La gouvernance participative transparaît dans la Déclaration d’Achgabat. Il s’agit d’un exemple de la nature de la société civile d’aujourd’hui et du rôle qu’elle peut jouer (et qu’elle joue) dans la lutte contre les maladies non transmissibles. Le docteur Alleyne a terminé son exposé en demandant instamment, à tous les participants, de profiter de l’importance et de la portée de la société civile pour parvenir à un monde meilleur grâce à la prévention et à la lutte contre les maladies non transmissibles.

Signature de la Déclaration d’Achgabat

Après que les États membres l’ont adoptée par acclamation, la Déclaration d’Achgabat a été signée par le docteur Nurmuhammet Amannepesov, ministre de la Santé et de l’Industrie médicale du Turkménistan, et Mme Zsuzsanna Jakab, directrice régionale de l’OMS pour l’Europe.

Dans cette Déclaration, les pays s’engagent à accélérer leurs efforts pour mettre pleinement en œuvre la Convention-cadre de l’OMS pour la lutte antitabac, s’attaquer à l’offre ainsi qu’à la demande de tabac, dans le but de « dénormaliser » sa consommation. L’ambition commune de parvenir à terme à une Europe sans tabac y figure également.

Le document repose sur trois piliers : le tabac, l’action pangouvernementale et les recommandations spécifiques pour accélérer la fixation d’objectifs nationaux.

Conférence de presse

Plus de 30 journalistes d’agences nationales et internationales de la presse écrite et audiovisuelle ont pris part à une conférence de presse annonçant la signature de la Déclaration d’Achgabat.

Clôture de la conférence

Lors de la séance de clôture, Mme Zsuzsanna Jakab, directrice régionale de l’OMS pour l’Europe, a remercié Son Excellence le Président du Turkménistan, le ministre de la Santé et de l’Industrie médicale, le ministre des Affaires étrangères, ainsi que l’ensemble des États membres, des représentants d’organisations internationales et de la société civile, et des experts pour leur contribution à l’organisation de la conférence et à l’élaboration de la Déclaration d’Achgabat.
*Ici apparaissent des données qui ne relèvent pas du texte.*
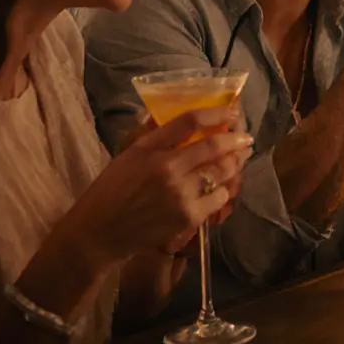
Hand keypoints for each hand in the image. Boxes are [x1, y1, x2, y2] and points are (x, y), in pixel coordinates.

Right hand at [66, 106, 253, 263]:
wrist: (98, 233)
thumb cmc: (110, 192)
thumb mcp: (127, 156)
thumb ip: (153, 136)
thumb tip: (174, 117)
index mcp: (149, 147)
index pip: (189, 120)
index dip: (216, 112)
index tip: (231, 111)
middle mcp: (166, 167)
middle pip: (215, 145)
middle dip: (237, 139)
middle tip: (245, 138)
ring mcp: (179, 192)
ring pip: (222, 171)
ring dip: (234, 164)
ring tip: (237, 161)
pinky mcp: (187, 216)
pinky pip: (219, 197)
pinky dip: (223, 191)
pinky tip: (222, 189)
Mme Jakab a résumé trois problématiques mises en évidence lors de la conférence et que la Déclaration d’Achgabat contribuera à résoudre.

  • Tous les pays ont affirmé l’importance des principes de Santé 2020, notamment la réduction des inégalités de santé, et leur engagement envers le plan d’action mondial de lutte contre les maladies non transmissibles et son cadre de suivi.
  • La lutte contre les maladies non transmissibles fait l’objet d’une forte détermination politique, et des progrès importants ont été réalisés dans les pays au cours de ces deux dernières années. Les actions futures s’inscriront à l’ordre du jour plus général du développement.
  • Un écart subsiste entre le niveau élevé de ratification de la Convention-cadre de l’OMS pour la lutte antitabac et son faible niveau d’application. L’industrie du tabac connaît manifestement un nouveau souffle, et les États membres doivent rester vigilants quant à son influence. Il importe de redoubler d’efforts en matière de lutte antitabac.

« La Déclaration d’Achgabat est un événement historique qui restera dans les annales de la santé publique en Europe, » a conclu Zsuzsanna Jakab.